Yes, i18n is difficult, and charsets/encodings are worse! Not helped by the fact that a lot of implementations don't handle things right or fully. Everyone should speak Spansh!

(this became longer than I thought)

BarZ

Michael Baehr wrote:

I'm not sure about Windows XP - isn't it Unicode anyways? It is set to German though. My Linux is en_US.UTF-8.

But I'm not even talking about printing the String to the console (this is a problem with my Linux installation as well, as it seems to have some problems with Unicode), but the interpretation of the Groovy file by the Groovy interpreter/compiler.

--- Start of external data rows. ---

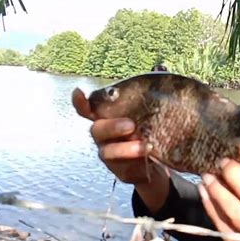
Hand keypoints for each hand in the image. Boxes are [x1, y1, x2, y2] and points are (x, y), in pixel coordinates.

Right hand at [71, 88, 169, 211]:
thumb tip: (159, 68)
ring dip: (126, 148)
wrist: (161, 161)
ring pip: (108, 151)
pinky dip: (136, 163)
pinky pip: (123, 168)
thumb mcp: (152, 112)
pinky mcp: (120, 172)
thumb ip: (150, 95)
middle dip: (112, 127)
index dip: (81, 102)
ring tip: (146, 146)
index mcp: (108, 118)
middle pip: (97, 130)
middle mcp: (104, 137)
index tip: (78, 92)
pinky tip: (150, 158)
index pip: (88, 109)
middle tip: (131, 125)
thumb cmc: (151, 130)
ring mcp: (110, 155)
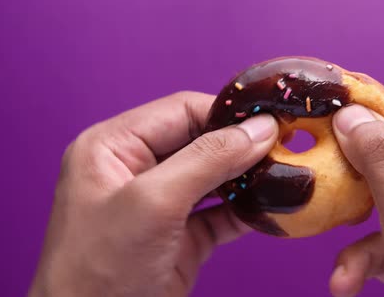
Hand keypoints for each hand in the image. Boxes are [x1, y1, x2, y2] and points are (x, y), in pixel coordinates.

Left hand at [29, 91, 277, 296]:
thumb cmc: (97, 272)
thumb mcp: (152, 204)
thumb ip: (207, 160)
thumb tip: (259, 129)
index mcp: (113, 146)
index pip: (181, 110)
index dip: (227, 113)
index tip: (271, 121)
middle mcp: (135, 169)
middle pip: (202, 141)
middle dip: (243, 147)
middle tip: (286, 148)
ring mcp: (160, 204)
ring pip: (214, 176)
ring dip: (248, 178)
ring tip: (285, 175)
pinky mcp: (180, 236)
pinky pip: (220, 213)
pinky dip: (246, 211)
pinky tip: (271, 209)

How are the -c / --encoding switches supposed to be used?

Michael

Guillaume Laforge schrieb:

What are the default system charsets of your OSes?

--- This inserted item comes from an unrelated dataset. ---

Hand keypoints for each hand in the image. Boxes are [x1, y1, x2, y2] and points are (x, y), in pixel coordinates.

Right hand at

On 3/23/07, Michael Baehr <code@googlemail.com> wrote:

Hi there,

I created a Groovy script with the following content:

def s = "äöü" // three German umlaut characters println s.size()

The script is saved as UTF-8.

If I run it on Linux, it correctly prints "3", but on Windows it prints "6", interpreting each double-byte UTF-8 character as two distinct characters.

I tried to play with the -c / --encoding command line parameters, but got error messages like the following:

$ groovy -c utf-8 test.groovy Caught: BUG! exception in phase 'parsing' in source unit 'test.groovy' charsetName

Any clues what's going on?

cu